国際機関に日本人を送り込め!

中国の存在感が、国際機関でも急速に高まっている。
国連のほか、WHO(世界保健機関)やWTO(世界貿易機関)など、数多く存在する国際機関。
その幹部ポストに、中国人が占める割合が急拡大しているのだ。
「民主主義」と「権威主義」の対立が先鋭化する中、政府・自民党は「世界のルールが改変されかねない」と日本人スタッフの増加に本腰を入れ始めた。
国際機関で日本の存在感が高まる日は来るのだろうか。
(長谷川実)

ミャンマーで奮闘する日本人職員

軍によるクーデターが発生したミャンマー。

2か月以上がたっても事態は悪化するばかりだ。
現地の人権団体のまとめでは、治安部隊による発砲などで犠牲者は4月19日までに700人を超えている。
クーデターに反発する市民に加勢している少数民族への空爆も行われ、避難民が続出している。

「急激に支援のニーズが増えています」

こう話すのは、国連WFP=世界食糧計画のミャンマー事務所に勤める藤原実紀さんだ。

世界最大の人道支援機関、WFPは去年ノーベル平和賞を受賞したことでも知られる。

ミャンマーはいま、新型コロナウイルスやクーデターの影響で人道的危機を迎えている。激化する市民への弾圧や避難民の増加に加え、食料や燃料の価格上昇、家計収入の激減で都市部の貧困層が大きな打撃を受けている。
WFPミャンマー事務所は急きょ、こうした貧困層への支援を開始した。

「WFPはミャンマーで36万人以上の人たちに人道支援を行っていますが、クーデターなどにより、今後6か月で都市部を中心におよそ340万人が食料不安に陥ると推定しています。この厳しい状況下で、WFPは大規模な支援拡大を予定しています」

_ _ _ _ _ _ _

** 課題 A **
国際機関の記事によると、藤原実紀さんはどこに勤めているか。
** 課題 B **
国際機関の記事のうち、「2か月以上がたっても事態は悪化するばかりだ。」から「層が大きな打撃を受けている。」までを、その語も含めて改めて書き出す。その際、「空爆」を「砲撃」に変えること。
データの各項目はこの作業とは関係しない。

_ _ _ _ _ _ _

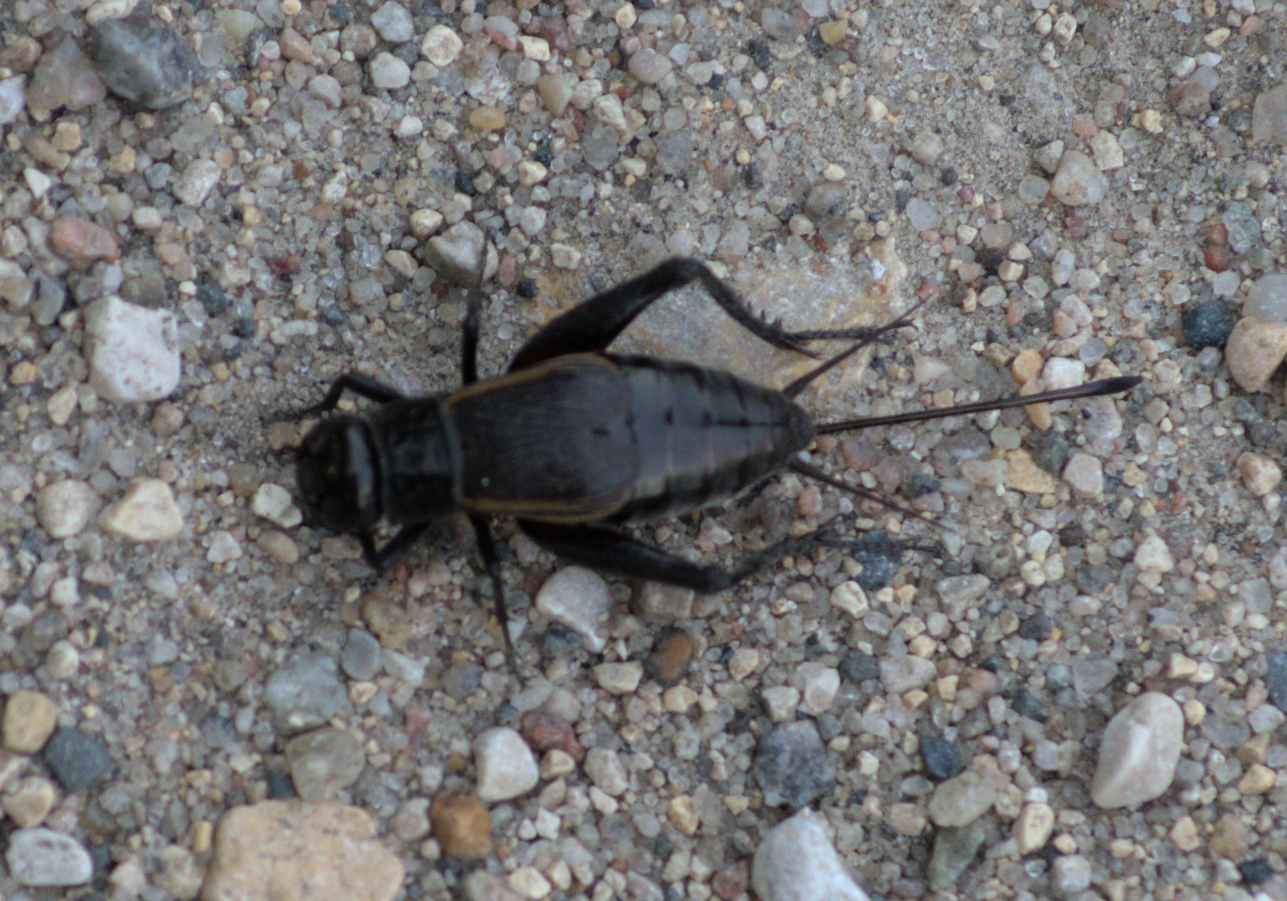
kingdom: Animalia
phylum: Arthropoda
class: Insecta
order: Orthoptera
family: Gryllidae
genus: Gryllus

_ _ _ _ _ _ _

** 想定解答 A **
国連WFP=世界食糧計画のミャンマー事務所。

** 想定解答 B **
2か月以上がたっても事態は悪化するばかりだ。
現地の人権団体のまとめでは、治安部隊による発砲などで犠牲者は4月19日までに700人を超えている。
クーデターに反発する市民に加勢している少数民族への砲撃も行われ、避難民が続出している。

「急激に支援のニーズが増えています」

こう話すのは、国連WFP=世界食糧計画のミャンマー事務所に勤める藤原実紀さんだ。

世界最大の人道支援機関、WFPは去年ノーベル平和賞を受賞したことでも知られる。

ミャンマーはいま、新型コロナウイルスやクーデターの影響で人道的危機を迎えている。激化する市民への弾圧や避難民の増加に加え、食料や燃料の価格上昇、家計収入の激減で都市部の貧困層が大きな打撃を受けている。